TWISTED

   I’ve talked about my hip issues for a while. My visit to the doctor earlier this week was kind of surreal. Apparently the pain , especially on the right side is caused from my pelvis twisting and not in a great way. I can only guess what has caused my hips to have this issue but that isn’t really important.

My options are PT, core/palates, or an ultra sound guided shot into my hip joints. PT is out because I simply DO NOT have the time.  I’ve had a couple of shots in my hip and they hurt like hell, so the idea of going to a specialist to receive another shot, deeper than the previous ones is also out. I don’t tolerate steroids at all. It throws me off-balance and brings out the worst in me. It’s something I’m not going to put myself through.

I’m left with core and palates training. This is supposed to help because it will engage my large back muscles and tighten them up. This should help with the pain and to keep my pelvis from twisting and it’s supposed to help relieve the pain I’m in daily.

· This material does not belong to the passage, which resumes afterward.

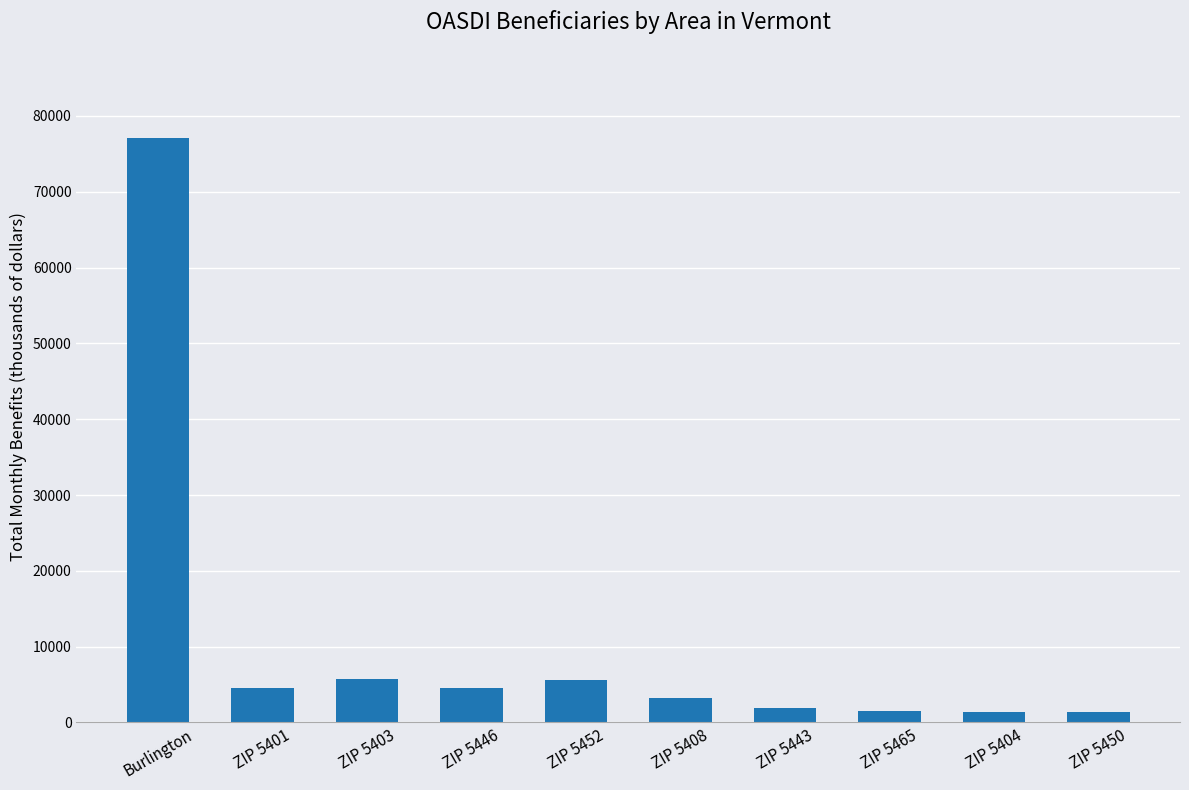

Between ZIP 5465 and Burlington, which is larger?

Burlington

They say you get used to hurting and since I can only take extra strength tylenol by choices are limited. I can’t take nsaids (motrin, aleve etc…) because I have no stomach acid to break them down since the gastric bypass. Most of the time I can deal with it but there are days when it gets a little out of hand. These days I only take pain meds when absolutely necessary and that usually just makes the pain tolerable.

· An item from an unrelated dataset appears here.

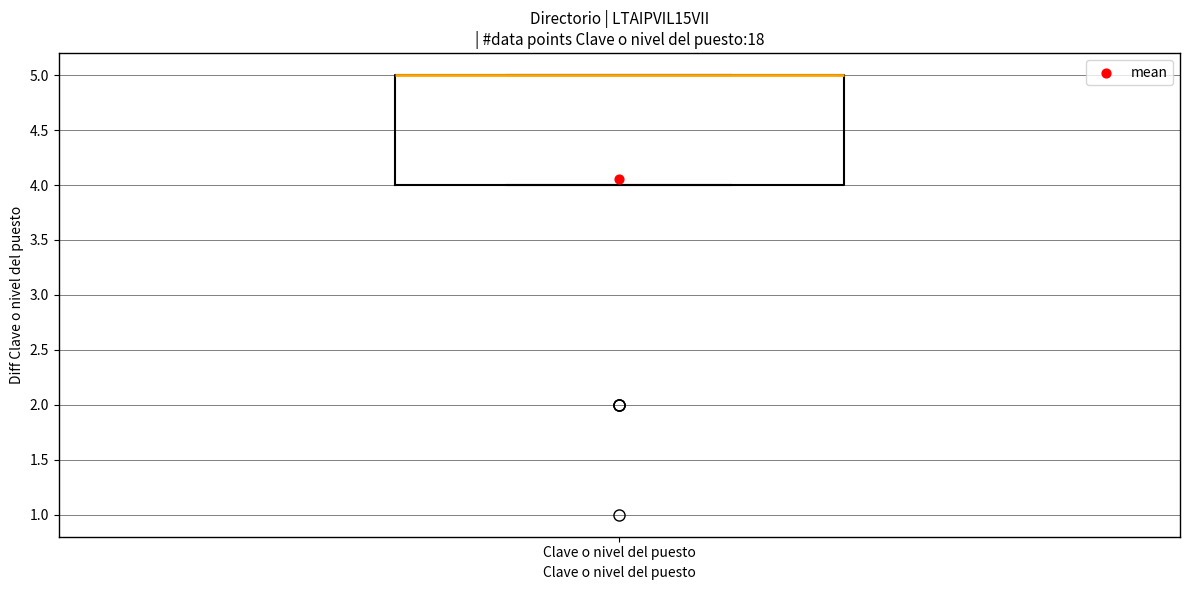

Where is the upper edge of the box for Clave o nivel del puesto on the y-axis? The values are not printed on the chart, so give them approximately, as read against the axis.

5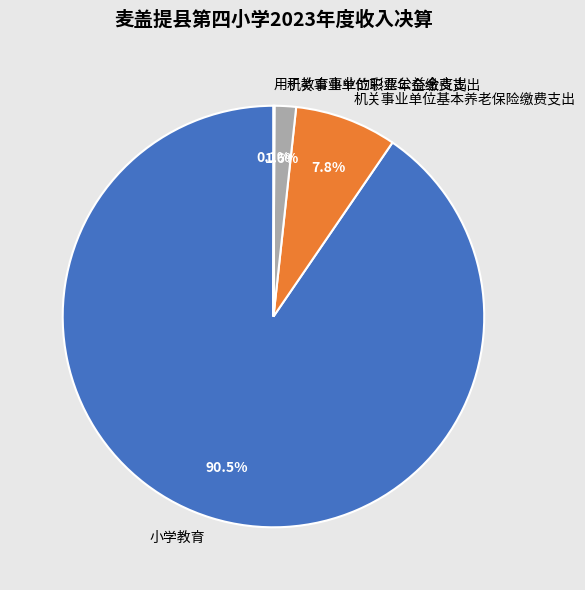

Combined, what portion of the pie is 机关事业单位基本养老保险缴费支出 and 小学教育?

98.3%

I have no problem putting in the work to get things working the way they should. I don’t ever want to have to deal with a hip replacement. I’ve known too many people who’ve had things replaced and they have never fully recovered and live with as much pain as before.

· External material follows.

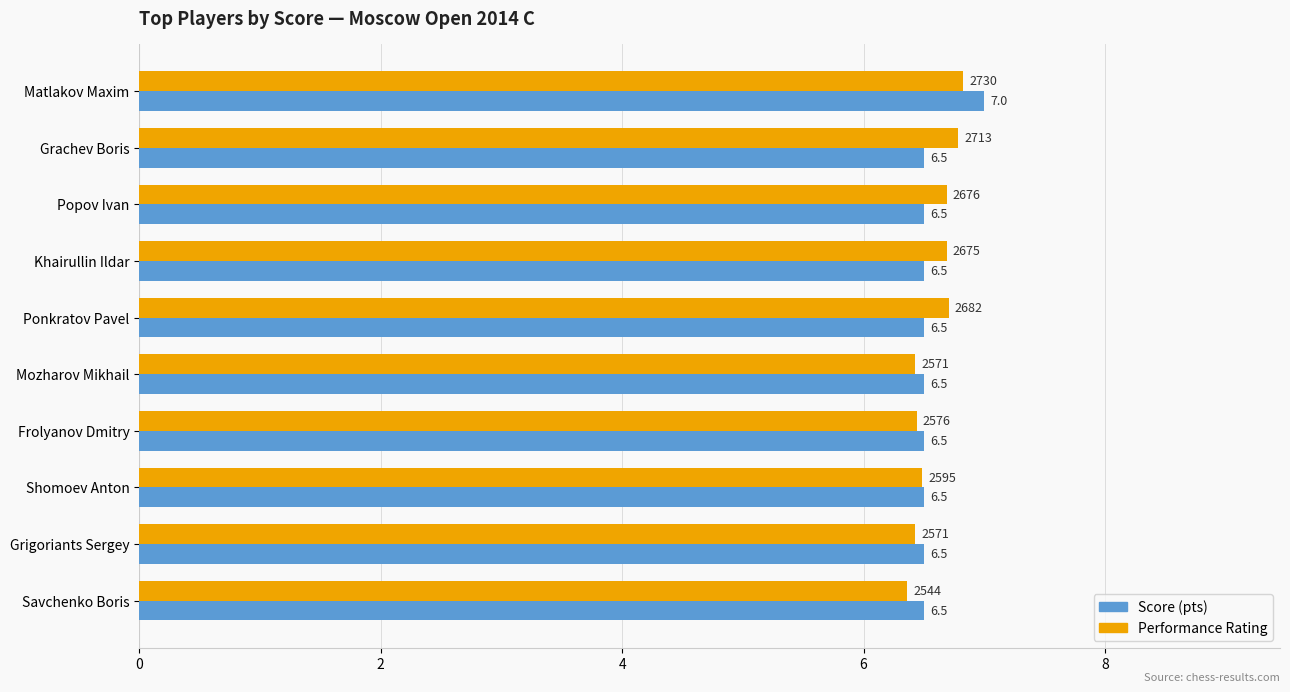

Which label corresponds to the largest value in the chart?

Matlakov Maxim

I’ve just hit my prime and have no intention of stopping some of the things I really enjoy more than I’ve ever done so before.

Yeah, it’s a pain that I’m going to use every alternative treatment I can find to get some relief and not have it dominate my world. One of the big things I’ve learned this year is to really take care of myself. To relax – which is much easier now that the kids are almost grown. I refuse to live the second half of my life in pain, in a bad mood or waiting for things to change.

I’m a big believer in that if you don’t take care of yourself you can’t possibly enjoy life. Eventually you will succumb to the aches and it’s hard to be happy when you’re fighting pain.